The dosing regimen of meropenem ranged between 0.5 and 1 g, and the dosing frequency was administered two to three times a day via different intravenous infusion time (0.5 h, 4 h and 6 h). Blood samples for meropenem were collected at 5 min before administration (trough concentration, predose), and 1, 2, 4, 6 h after start of infusion. All venous blood samples were collected into heparin tubes and centrifuged to obtain plasma within 6 h of sampling. Plasma samples were stored at -80 C until analysis of meropenem.
2.5 HPLC-MS/MS Method for plasma concentration determination
Meropenem plasma concentrations were determined using a modified HPLC-MS/MS method. In brief, 25 µL of plasma was mixed with 75 µL acetonitrile, which contained the 0.75 µL deuterated forms of meropenem (internal standard). After incubation, the mixture was centrifuged and the supernatant was transferred and extracted with 100 µL UP water. After centrifugation, 2 µL of the upper aqueous layer was injected onto the column (Phenomenex Kinetex C18 2.6um, 100*3mm). Analytes were measured in the multiple reaction monitoring (MRM) mode. The optimized MRM, cone voltage, collision energy and dwell time are listed in Table S3.
The mobile phase consisted of a mixture of solution A (2mM ammonium formate in water) and solution B (2 mM ammonium acetate in methanol) with an initial composition of 5% solution B. The mobile phase composition changed from 5% B at 0.8 min to 95% at 1.5 min. Total runtime was 3.0 min Linear calibration curves were obtained in the concentration range of 0.4–22 mg/L for meropenem.
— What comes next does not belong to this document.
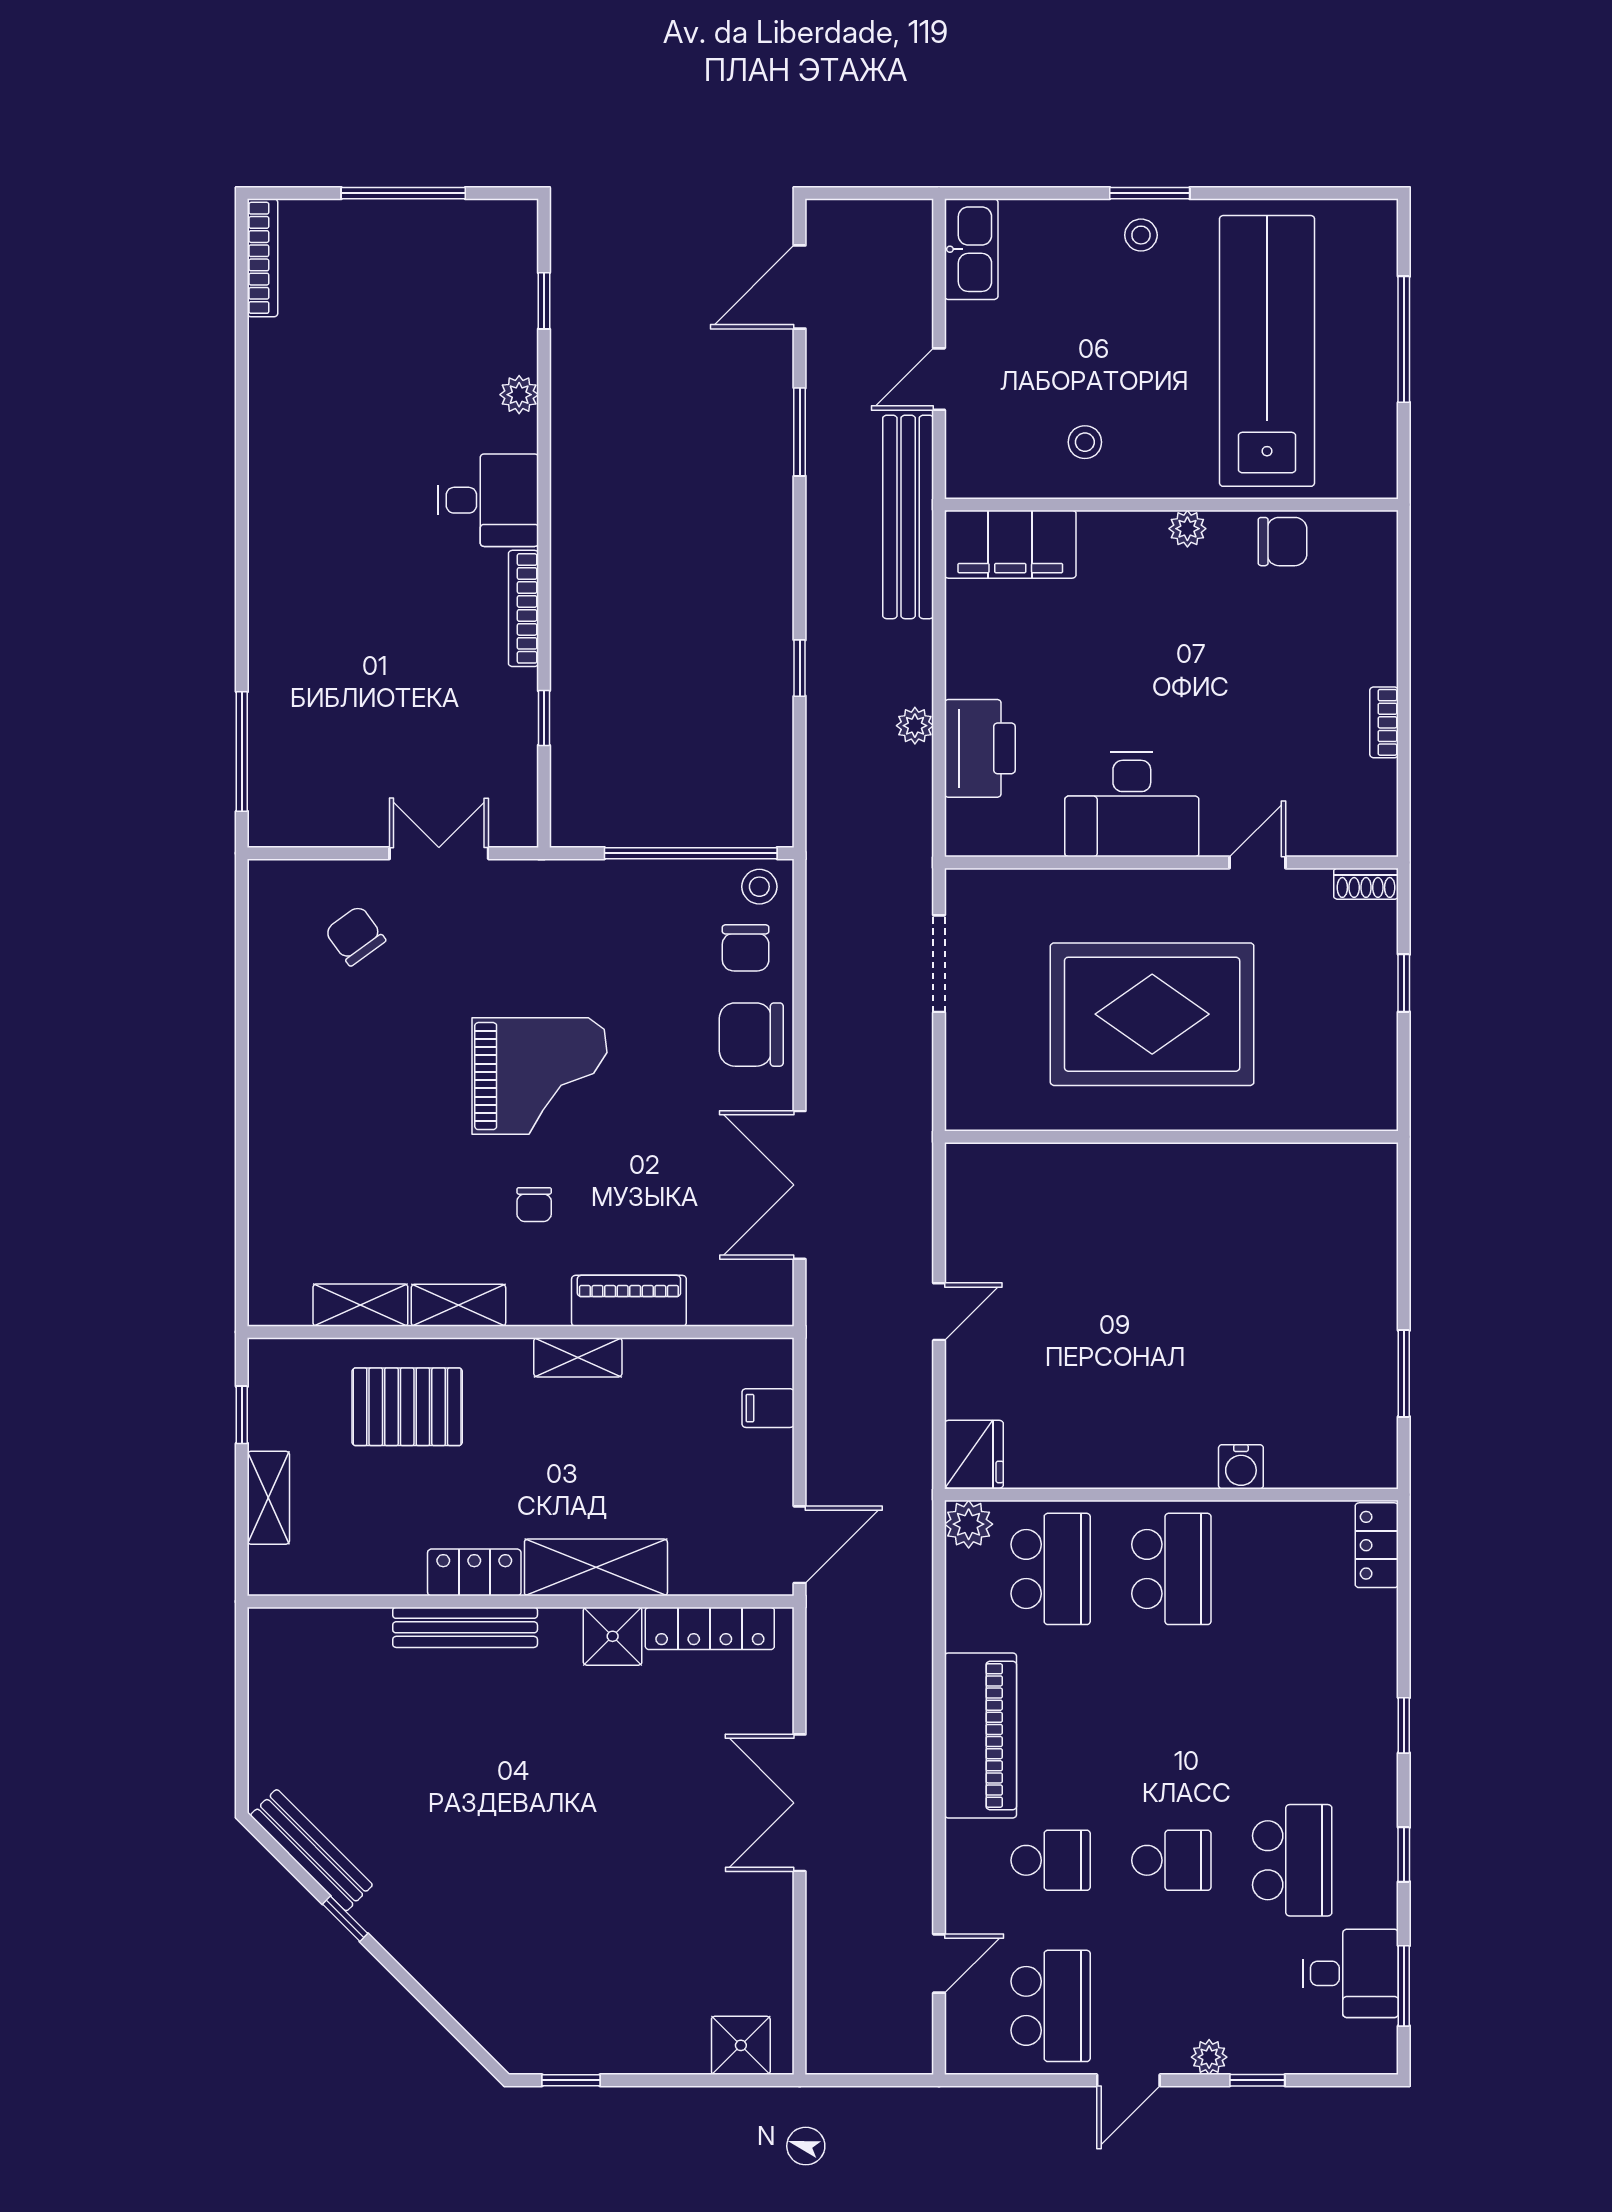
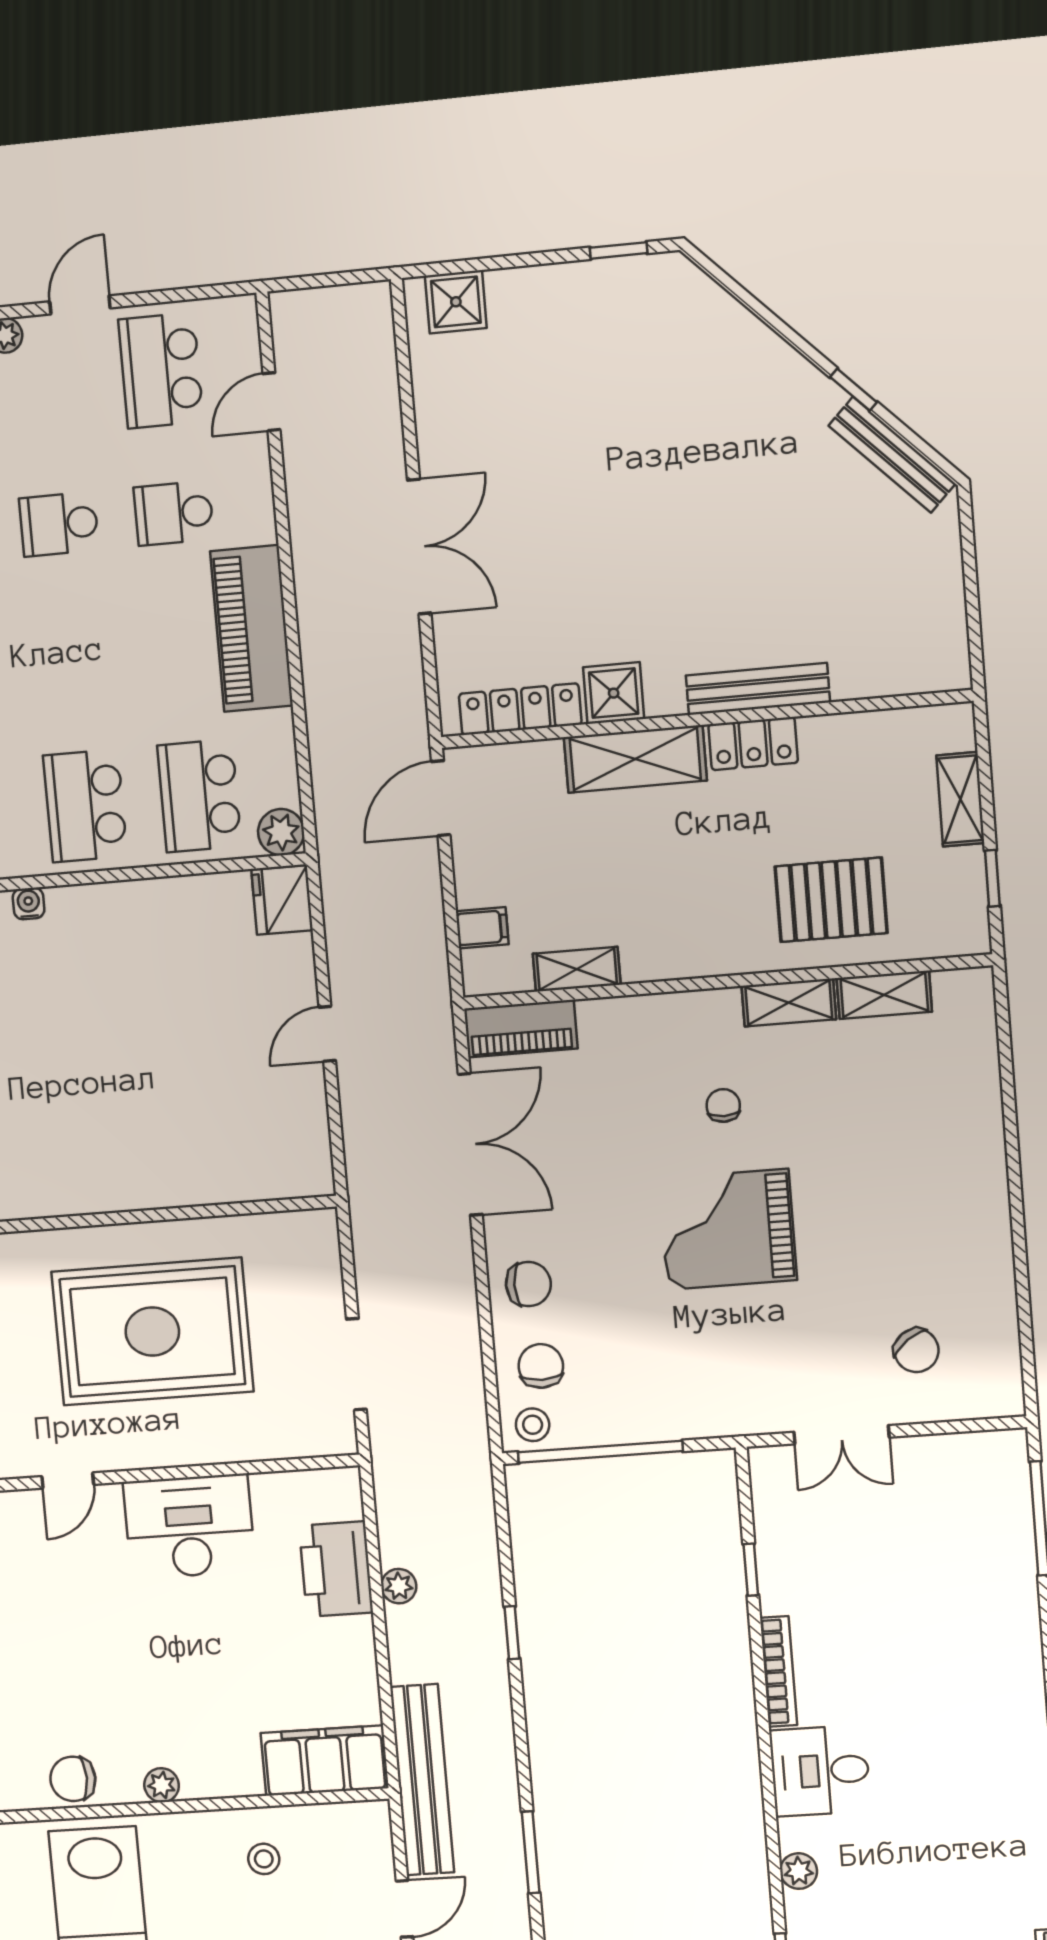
chair: (751, 1035) -> (528, 1284), width x0.73, depth x0.73
piano: (629, 1301) -> (521, 1029), moved
shelving: (578, 1357) -> (577, 969), moved
water cooler: (1241, 1467) -> (29, 904), width x0.72, depth x0.72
2.6 Monte Carlo Simulations
Monte Carlo simulations were performed on 10,000 virtual patients with pseudomonas aeruginosa infection to identify the pragmatic dose adjustment of meropenem by using Oracle Crystal Ball (V11.1.2.4.0). The ratio of the time at which the plasma concentration was greater than the MIC to the interval of administration (f%T > MIC) has been shown to be the PK/PD index for meropenem. The pharmacokinetic parameters of meropenem (Vd, CL, f) were obtained from the PBPK model. The distribution frequency of the MICs value of meropenem against pseudomonas aeruginosa was obtained by referring to the implementation standard document of antimicrobial susceptibility test developed by Clinical and Laboratory Standards Institute. It is assumed that the pharmacokinetic parameters Vd and CL follow log-gaussian probability distribution, MICs follow discrete distribution, and f follows uniform distribution. The confidence interval was set to 95%, and 40%fT > MIC was used as the target threshold. The probability of target attainment (PTA) of f%T > MIC was calculated for each dosing regimen (1g q12 h, 1g q8 h) via different intravenous infusion time (0.5 h, 4 h and 6 h), combined with various MICs (1, 2, 4, 8, 16 mg/L). PTA > 90% was the target for dose selection in our study.